Dataset extract:
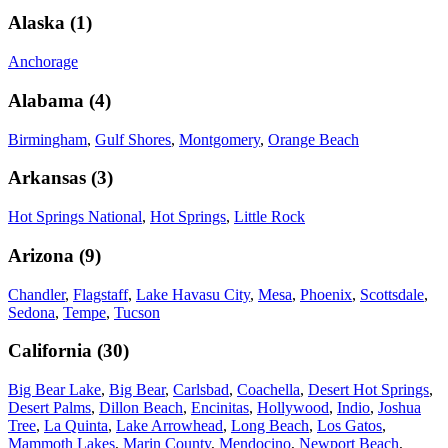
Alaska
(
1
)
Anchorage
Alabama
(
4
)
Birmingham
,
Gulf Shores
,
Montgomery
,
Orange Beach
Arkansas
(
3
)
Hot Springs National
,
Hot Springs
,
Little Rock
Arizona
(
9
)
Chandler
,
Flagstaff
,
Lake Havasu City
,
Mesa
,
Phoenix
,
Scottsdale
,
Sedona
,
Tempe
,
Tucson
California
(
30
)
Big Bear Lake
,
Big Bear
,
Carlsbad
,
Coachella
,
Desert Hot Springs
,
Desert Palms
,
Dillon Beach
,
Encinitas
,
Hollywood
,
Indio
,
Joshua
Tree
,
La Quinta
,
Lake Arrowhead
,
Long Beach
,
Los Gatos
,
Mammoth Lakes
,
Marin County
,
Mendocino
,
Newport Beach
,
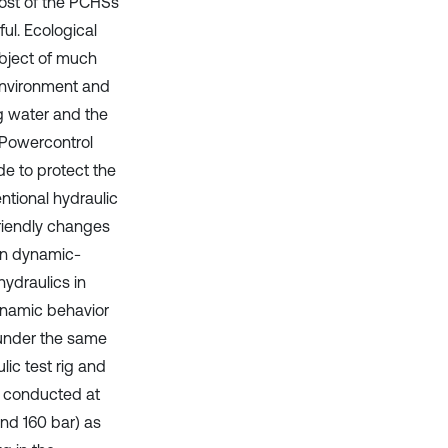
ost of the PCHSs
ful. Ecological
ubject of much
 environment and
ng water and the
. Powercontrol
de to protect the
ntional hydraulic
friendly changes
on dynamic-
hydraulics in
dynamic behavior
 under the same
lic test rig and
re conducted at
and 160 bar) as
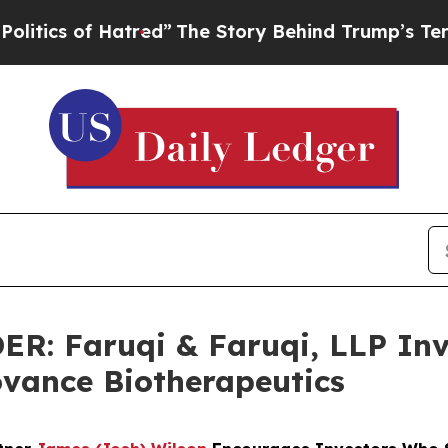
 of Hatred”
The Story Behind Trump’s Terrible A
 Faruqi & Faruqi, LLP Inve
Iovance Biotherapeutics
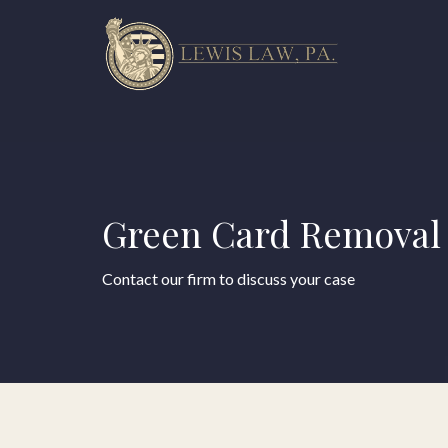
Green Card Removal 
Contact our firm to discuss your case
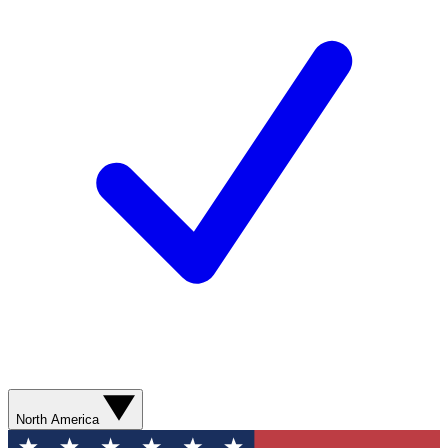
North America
---
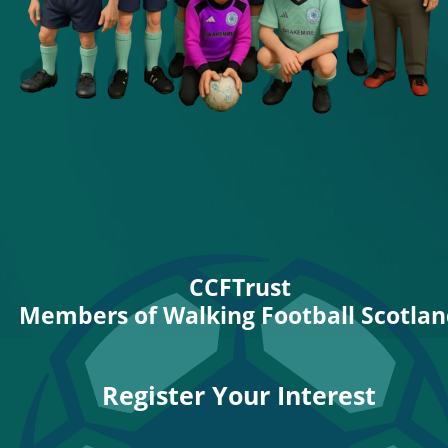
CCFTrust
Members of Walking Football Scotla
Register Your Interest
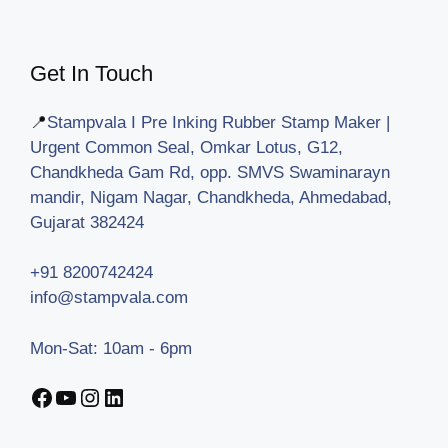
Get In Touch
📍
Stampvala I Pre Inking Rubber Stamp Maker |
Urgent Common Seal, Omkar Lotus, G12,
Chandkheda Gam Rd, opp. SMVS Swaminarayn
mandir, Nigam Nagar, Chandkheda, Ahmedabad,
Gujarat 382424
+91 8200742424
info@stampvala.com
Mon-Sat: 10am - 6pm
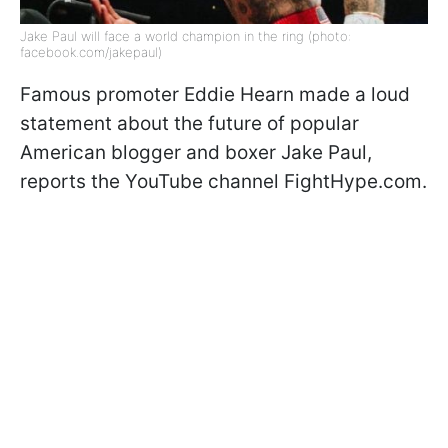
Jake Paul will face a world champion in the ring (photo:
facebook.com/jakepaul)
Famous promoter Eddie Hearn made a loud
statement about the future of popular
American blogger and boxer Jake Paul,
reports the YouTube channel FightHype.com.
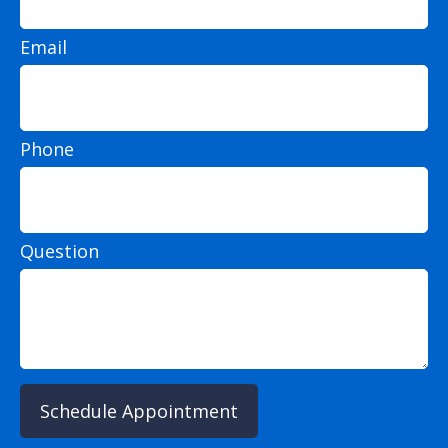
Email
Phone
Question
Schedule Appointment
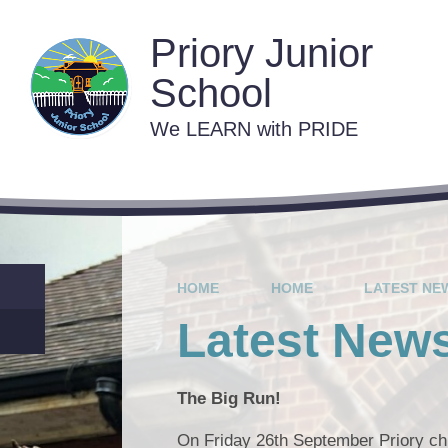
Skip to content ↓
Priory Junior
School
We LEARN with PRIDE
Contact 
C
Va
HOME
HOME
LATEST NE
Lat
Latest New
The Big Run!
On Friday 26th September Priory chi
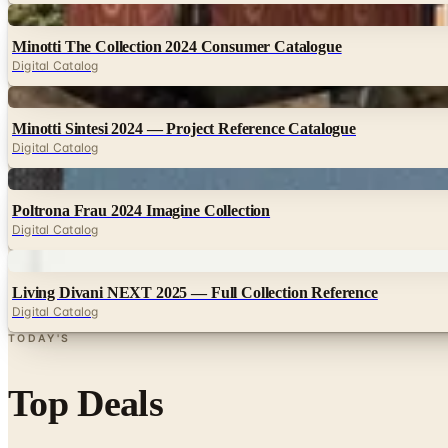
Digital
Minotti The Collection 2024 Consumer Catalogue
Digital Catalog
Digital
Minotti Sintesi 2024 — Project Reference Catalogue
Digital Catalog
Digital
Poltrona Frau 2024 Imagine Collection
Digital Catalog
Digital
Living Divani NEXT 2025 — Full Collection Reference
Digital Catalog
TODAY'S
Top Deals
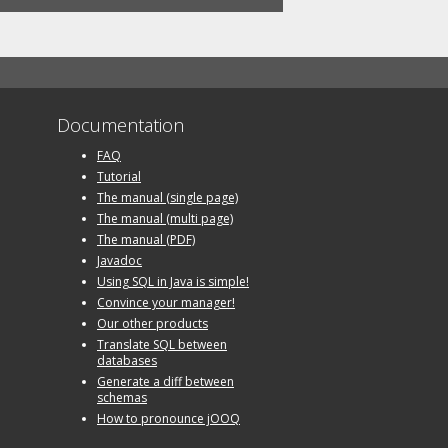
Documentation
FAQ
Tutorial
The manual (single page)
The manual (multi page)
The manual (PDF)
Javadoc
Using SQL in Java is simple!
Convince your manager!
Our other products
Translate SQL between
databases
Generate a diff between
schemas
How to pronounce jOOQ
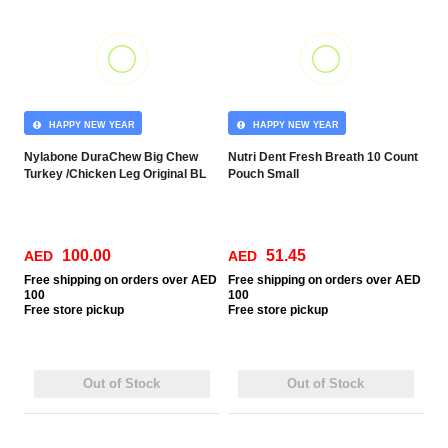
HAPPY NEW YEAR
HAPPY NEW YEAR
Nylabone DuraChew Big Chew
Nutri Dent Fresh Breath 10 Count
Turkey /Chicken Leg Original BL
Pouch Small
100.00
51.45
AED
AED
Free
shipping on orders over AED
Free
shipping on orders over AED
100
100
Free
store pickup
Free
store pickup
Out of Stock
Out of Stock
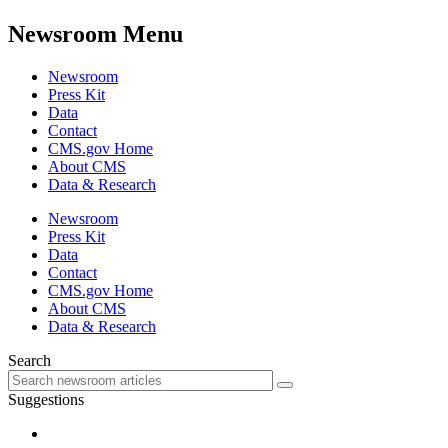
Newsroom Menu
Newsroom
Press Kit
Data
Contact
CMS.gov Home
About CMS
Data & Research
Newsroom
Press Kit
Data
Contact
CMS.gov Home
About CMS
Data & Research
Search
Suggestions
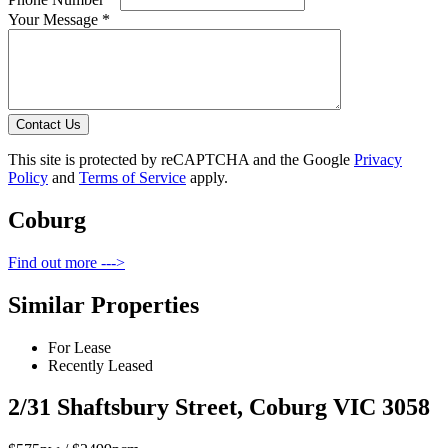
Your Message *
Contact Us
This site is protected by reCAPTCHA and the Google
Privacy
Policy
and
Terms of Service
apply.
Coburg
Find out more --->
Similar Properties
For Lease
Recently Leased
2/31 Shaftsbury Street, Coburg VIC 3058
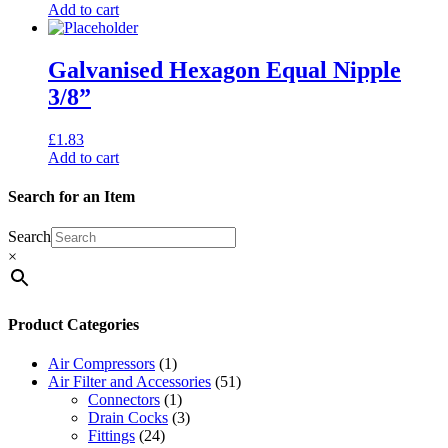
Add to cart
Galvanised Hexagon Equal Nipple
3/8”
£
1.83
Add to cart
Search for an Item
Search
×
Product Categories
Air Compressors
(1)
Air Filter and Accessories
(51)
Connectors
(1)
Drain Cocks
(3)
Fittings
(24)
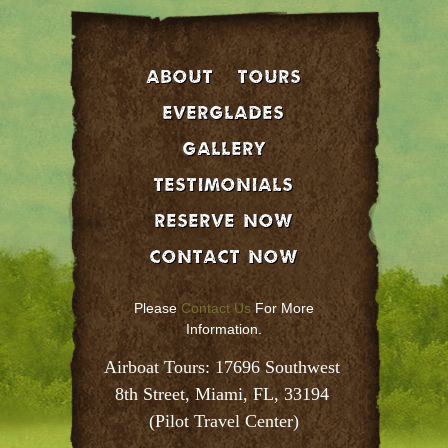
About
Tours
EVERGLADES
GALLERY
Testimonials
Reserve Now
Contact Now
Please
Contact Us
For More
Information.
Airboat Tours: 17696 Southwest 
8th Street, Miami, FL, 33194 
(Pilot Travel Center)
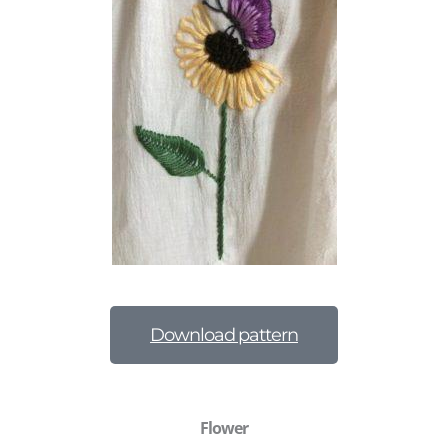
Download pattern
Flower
--
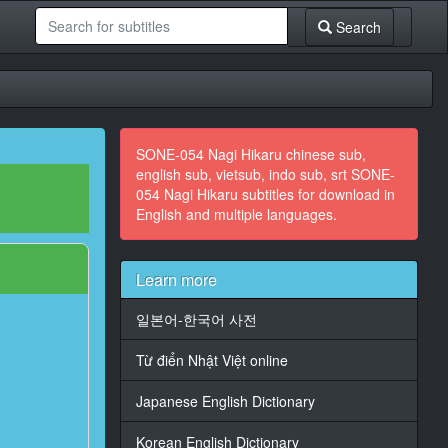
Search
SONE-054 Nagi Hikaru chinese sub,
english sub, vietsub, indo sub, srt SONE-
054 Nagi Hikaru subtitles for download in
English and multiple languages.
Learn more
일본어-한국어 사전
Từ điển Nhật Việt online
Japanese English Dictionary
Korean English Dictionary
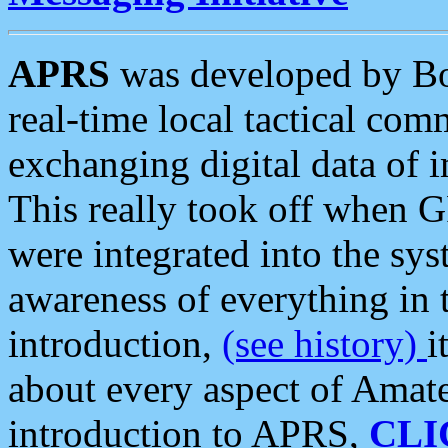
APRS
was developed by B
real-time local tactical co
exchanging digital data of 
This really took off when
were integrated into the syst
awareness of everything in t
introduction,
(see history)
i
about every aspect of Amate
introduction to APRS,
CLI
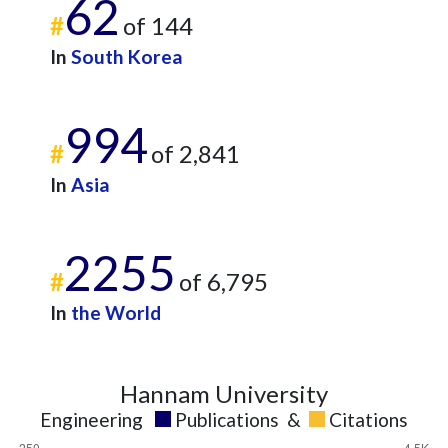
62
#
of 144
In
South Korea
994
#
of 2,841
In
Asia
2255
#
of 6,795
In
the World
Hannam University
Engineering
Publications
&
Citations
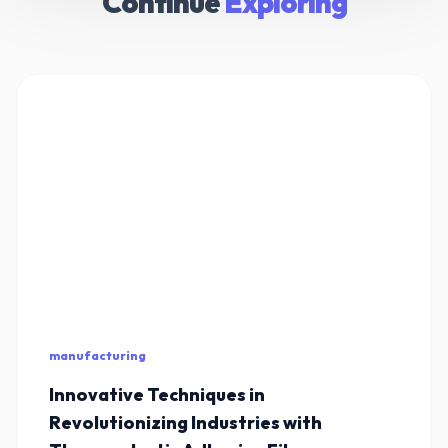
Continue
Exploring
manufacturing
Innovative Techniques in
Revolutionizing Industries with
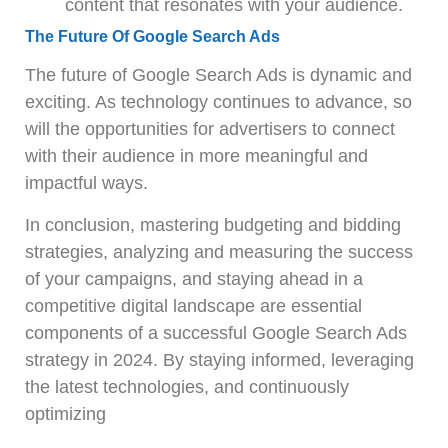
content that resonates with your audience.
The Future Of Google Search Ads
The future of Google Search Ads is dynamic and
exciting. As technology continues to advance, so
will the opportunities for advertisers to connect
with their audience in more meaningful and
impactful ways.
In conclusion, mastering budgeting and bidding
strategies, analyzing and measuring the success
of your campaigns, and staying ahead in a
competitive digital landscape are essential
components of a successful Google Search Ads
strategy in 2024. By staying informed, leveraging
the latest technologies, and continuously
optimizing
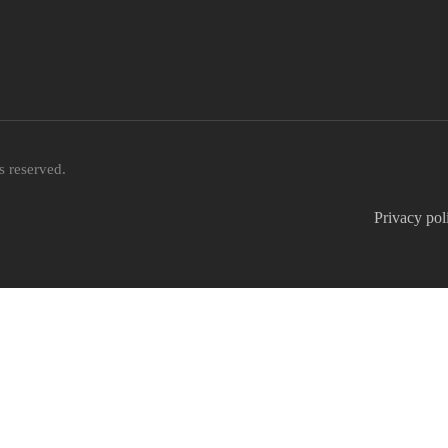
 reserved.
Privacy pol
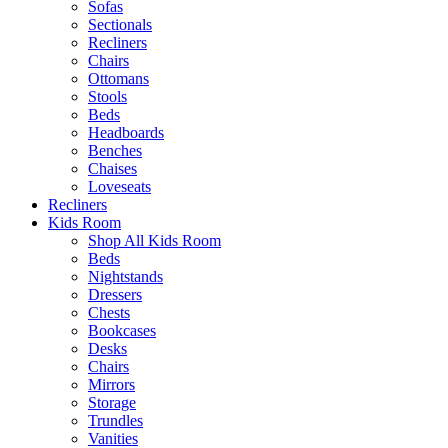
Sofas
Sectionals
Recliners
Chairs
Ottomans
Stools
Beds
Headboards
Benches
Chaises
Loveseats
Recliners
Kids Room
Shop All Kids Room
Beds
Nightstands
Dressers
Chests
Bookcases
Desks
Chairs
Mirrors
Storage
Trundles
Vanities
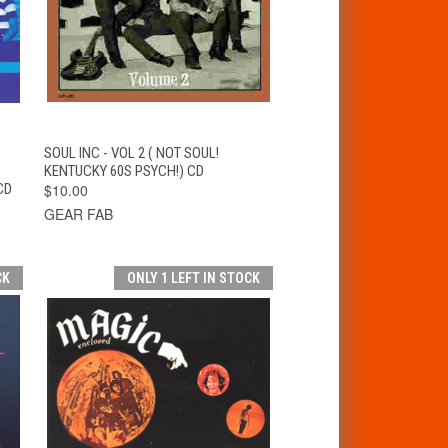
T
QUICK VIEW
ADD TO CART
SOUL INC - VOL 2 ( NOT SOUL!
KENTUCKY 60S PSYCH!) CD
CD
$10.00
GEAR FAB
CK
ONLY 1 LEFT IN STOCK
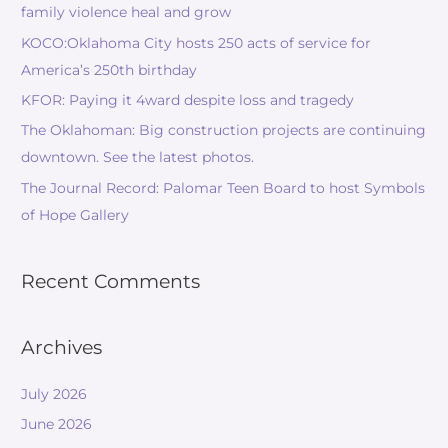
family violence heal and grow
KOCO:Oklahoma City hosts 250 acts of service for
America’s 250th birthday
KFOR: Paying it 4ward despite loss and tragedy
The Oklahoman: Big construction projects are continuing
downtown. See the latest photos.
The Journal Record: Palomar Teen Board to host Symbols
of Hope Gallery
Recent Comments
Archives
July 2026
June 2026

What to do:
The total is all that is wanted here: please count the lines of the material that contain the word "manual".

Task solution:
3